The White House had local leaders buzzing when it announced a plan to devote roughly $160 million in federal research funds to smart cities programs this week, and now the Obama administration is working to show cities how they can take advantage of the new federal dollars.
“Cities are where the future happens first,” Secretary Julian Castro of the Department of Housing and Urban Development said at the Smart Cities Council’s “Smart Cities Week” conference in Washington, D.C., Wednesday. “They’re the incubators for bold ideas, a kind of audition stage where those ideas are to be put to the test.”
But the new initiative can only do so much if it can’t support smart cities with funds beyond this year. While $100 million of the cash the White House pledged on Monday has already been distributed, the remaining $60 million still needs approval from Congress.
Rep. Darrell Issa, R-Calif., who spoke at the event, believes the administration has the support of lawmakers to keep the money going forward.
“Next fiscal year, the president will ask for money to support the portion of his initiative that hasn’t been funded, and he’ll get it,” Issa said. “I’m very confident that we’ll find the dollars for it.”

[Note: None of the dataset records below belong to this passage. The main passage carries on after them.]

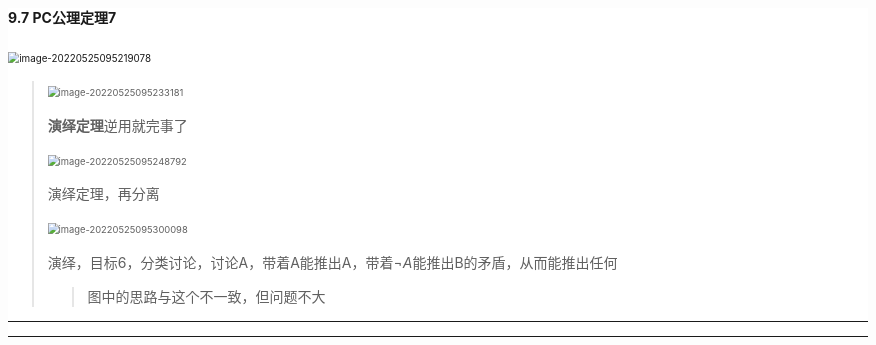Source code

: #### 9.7 PC公理定理7

<img src="pics/image-20220525095219078.png" alt="image-20220525095219078" style="zoom:70%;" />

> <img src="pics/image-20220525095233181.png" alt="image-20220525095233181" style="zoom:67%;" />
>
> **演绎定理**逆用就完事了
>
> <img src="pics/image-20220525095248792.png" alt="image-20220525095248792" style="zoom:67%;" />
>
> 演绎定理，再分离
>
> <img src="pics/image-20220525095300098.png" alt="image-20220525095300098" style="zoom:67%;" />
>
> 演绎，目标6，分类讨论，讨论A，带着A能推出A，带着$\neg A$能推出B的矛盾，从而能推出任何
>
> > 图中的思路与这个不一致，但问题不大

---

---











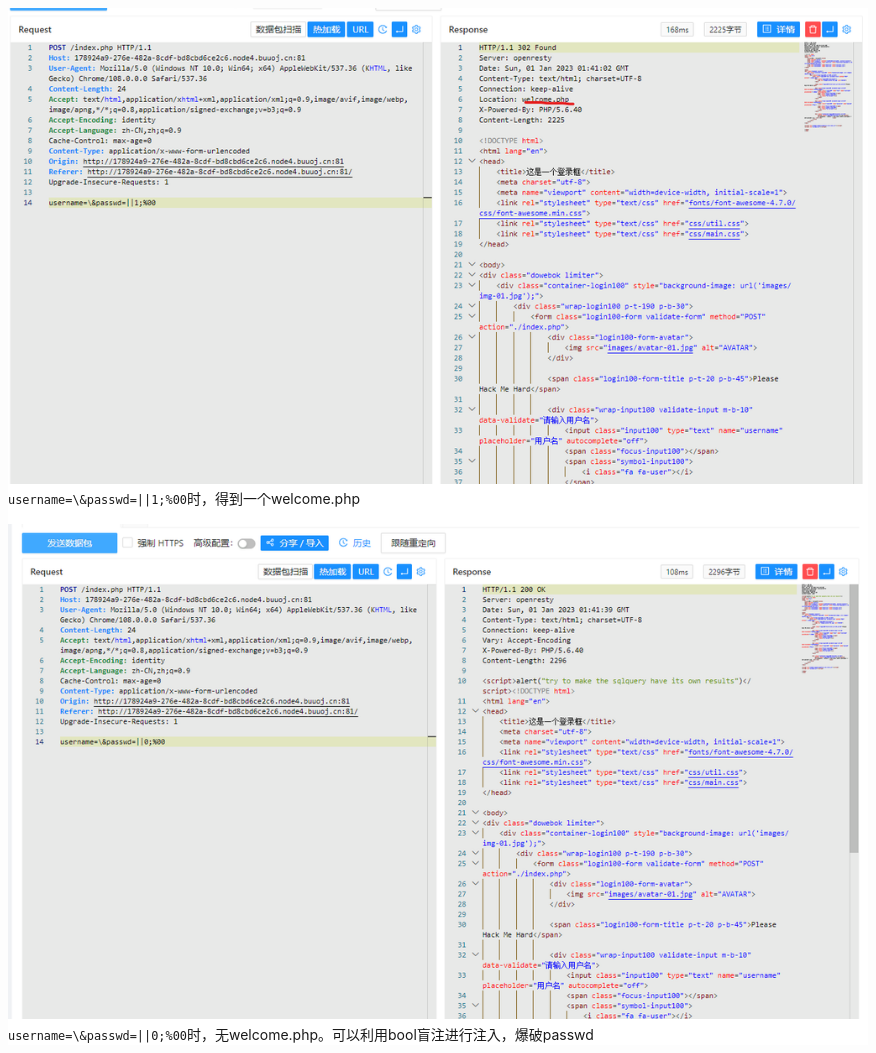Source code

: ![upload successful](/images/pasted-475.png)
`username=\&passwd=||1;%00`时，得到一个welcome.php

![upload successful](/images/pasted-476.png)
`username=\&passwd=||0;%00`时，无welcome.php。可以利用bool盲注进行注入，爆破passwd
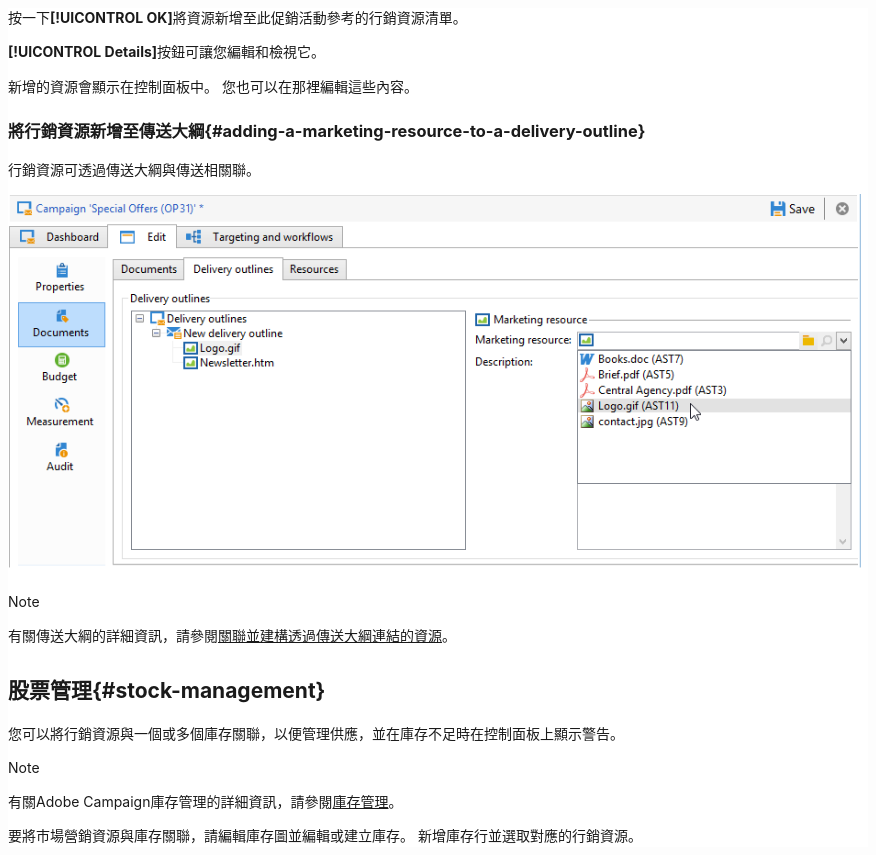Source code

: 按一下&#x200B;**[!UICONTROL OK]**&#x200B;將資源新增至此促銷活動參考的行銷資源清單。

**[!UICONTROL Details]**&#x200B;按鈕可讓您編輯和檢視它。

新增的資源會顯示在控制面板中。 您也可以在那裡編輯這些內容。

### 將行銷資源新增至傳送大綱{#adding-a-marketing-resource-to-a-delivery-outline}

行銷資源可透過傳送大綱與傳送相關聯。

![](assets/s_ncs_user_mkg_resource_in_compo.png)

>[!NOTE]
>
>有關傳送大綱的詳細資訊，請參閱[關聯並建構透過傳送大綱連結的資源](../../campaign/using/marketing-campaign-deliveries.md#associating-and-structuring-resources-linked-via-a-delivery-outline)。

## 股票管理{#stock-management}

您可以將行銷資源與一個或多個庫存關聯，以便管理供應，並在庫存不足時在控制面板上顯示警告。

>[!NOTE]
>
>有關Adobe Campaign庫存管理的詳細資訊，請參閱[庫存管理](../../campaign/using/providers--stocks-and-budgets.md#stock-management)。

要將市場營銷資源與庫存關聯，請編輯庫存圖並編輯或建立庫存。 新增庫存行並選取對應的行銷資源。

With those assurances that the money will be available, administration officials are now trying to get the word out about how cities can get in on the action.
A variety of groups — which include the National Science Foundation, Department of Homeland Security, the Department of Transportation and the Environmental Protection Agency — are all offering up grants as part of the initiative. The number of ways to get involved in the program can seem overwhelming, but groups like the White House’s Office of Science and Technology Policy are trying to provide a roadmap for engagement.
“I think it’s critical to be able to coordinate and provide a front door for cities and stakeholders who are looking to apply for money, that work is underway,” said Dan Correa, senior adviser for innovation policy with the office.
Correa stressed that the administration is aware of the “growing challenges for sustainability and resource shortages around the world” and he thinks the White House is now in a position to encourage cities and companies to address those problems by focusing on the Internet of Things.
“The federal government has an important role in the early stages of these technologies in helping to seed and develop them,” Correa said. “This is a key export opportunity for U.S. businesses in the Internet of Things.”
The National Institute of Standards and Technology is trying to drive that IoT innovation with more than the allure of federal money. As part of the White House initiative, the group is kicking off another round of its Global City Teams Challenge, an effort aimed at encouraging local governments to work together to learn the best ways to use IoT technology and showcase their successes.
Chris Greer, the director of smart grid and cyber-physical systems program office for the NIST Engineering Laboratory, thinks this new round of the challenge can help cities find some universal standards for how to use the IoT.
“This business of reinventing the wheel over and over again city by city is not efficient,” Greer said. “It breaks the market, and it’s just not a good path forward.”
Correa noted that there’s more to the White House’s new smart cities push besides just the chance for federal funding. The administration is also supporting public-private partnerships like the new “MetroLab Network,” an effort that pairs 22 cities with nearby universities to encourage innovation.
“Work with your university, join the effort,” Correa said. “It’s a key way to get involved and take advantage of some of the research expertise at your local university.”
But beyond any program or grant, Greer believes the commitment demonstrated at the highest level of the federal government should make cities feel confident about the initiative.
“It’s a really exciting moment and you can feel that energy, and I think the White House announcement has contributed to that,” Greer said.